But he rejects the notion, as expressed by BBC pundit Steven Thompson, that his side simply let the Hoops win.
The former Derby County midfielder knows the Dons players must accept the criticism which has come their way following a dire display against Neil Lennon’s side – but he rejects Thompson’s assessment wholeheartedly.
He said: “What footballer is ever going to lie down? Nobody is ever going to go into a game wanting to get beat. What does it even mean? Lying down, what is that? Is that wanting to get beat?
“We worked all week on a game plan and a way we felt would help us get something from the game. So I don’t see how someone can say we went into the game and lay down.
“Sometimes you don’t play well and you don’t win the tackles or headers, but it’s not for a lack of trying. Sometimes a team is just better than you on the day.
“Our downfall was that we didn’t turn up, we certainly didn’t go into the game to lie down.
“The manager would never send us on to the pitch saying ‘just let Celtic win’.
“What happened was we were rubbish and they were far better than us on the day. You have to accept criticism, though. There will be times in this game where you get praised and if you accept that then you have to take it when it comes the other way.
“Anyone who watched the game will have seen we were nowhere near good enough.
“We were miles off it, we made it far too easy for Celtic.
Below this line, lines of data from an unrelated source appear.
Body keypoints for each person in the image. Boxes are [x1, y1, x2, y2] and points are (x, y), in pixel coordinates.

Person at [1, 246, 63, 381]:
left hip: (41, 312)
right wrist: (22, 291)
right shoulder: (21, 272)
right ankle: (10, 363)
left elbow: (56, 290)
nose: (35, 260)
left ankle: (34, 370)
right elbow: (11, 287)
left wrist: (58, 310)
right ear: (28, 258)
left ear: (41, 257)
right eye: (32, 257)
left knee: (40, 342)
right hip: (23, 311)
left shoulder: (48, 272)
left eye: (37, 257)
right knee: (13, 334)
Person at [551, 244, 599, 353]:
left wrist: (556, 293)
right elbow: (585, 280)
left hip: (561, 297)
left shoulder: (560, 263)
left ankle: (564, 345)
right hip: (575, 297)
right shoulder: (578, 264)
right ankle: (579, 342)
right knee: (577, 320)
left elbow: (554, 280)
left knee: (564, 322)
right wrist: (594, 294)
We didn’t get in their faces and we didn’t make enough tackles.
“When you come up against a team who on paper are better than you then you have to make it ugly. You have to win your individual battles and on Sunday we didn’t do that, I don’t think we won one of them.”
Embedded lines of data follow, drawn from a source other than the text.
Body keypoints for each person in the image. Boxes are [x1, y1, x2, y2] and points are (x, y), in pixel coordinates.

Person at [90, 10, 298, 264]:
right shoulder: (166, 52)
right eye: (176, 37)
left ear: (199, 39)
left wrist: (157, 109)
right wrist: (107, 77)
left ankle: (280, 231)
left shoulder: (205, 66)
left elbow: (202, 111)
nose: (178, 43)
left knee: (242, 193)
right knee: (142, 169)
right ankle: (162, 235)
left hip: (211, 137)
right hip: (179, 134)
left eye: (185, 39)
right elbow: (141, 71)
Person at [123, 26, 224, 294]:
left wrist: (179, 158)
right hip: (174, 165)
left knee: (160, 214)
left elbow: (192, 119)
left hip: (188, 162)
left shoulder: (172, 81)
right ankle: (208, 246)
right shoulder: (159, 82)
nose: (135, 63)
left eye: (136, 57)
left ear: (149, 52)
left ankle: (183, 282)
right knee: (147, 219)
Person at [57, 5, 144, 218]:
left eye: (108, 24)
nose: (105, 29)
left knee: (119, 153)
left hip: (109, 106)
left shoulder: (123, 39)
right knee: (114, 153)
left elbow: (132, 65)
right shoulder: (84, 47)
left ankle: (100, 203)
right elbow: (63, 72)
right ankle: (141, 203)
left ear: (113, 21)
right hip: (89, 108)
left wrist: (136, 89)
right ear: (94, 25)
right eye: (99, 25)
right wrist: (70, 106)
It is clear as far as Bryson is concerned anyway that professional pride has been wounded following Sunday’s disastrous first half against Neil Lennon’s side but the 32-year-old is not prepared to wallow in self pity as he prepares for action in tonight’s Premiership encounter at Hamilton.
Bryson said: “Obviously everyone has been down after Sunday’s game but there is no point feeling sorry for yourself. What’s done is done and you just have to learn from it, move on and focus on the next game.
“We are glad we have the Hamilton game so quickly because it gives us a chance to put wrongs right.
“We have to stand up and be counted now. Hamilton will get in our faces and make it a fight, so are we going to let them bully us?
“No, we have to stand up and be men.”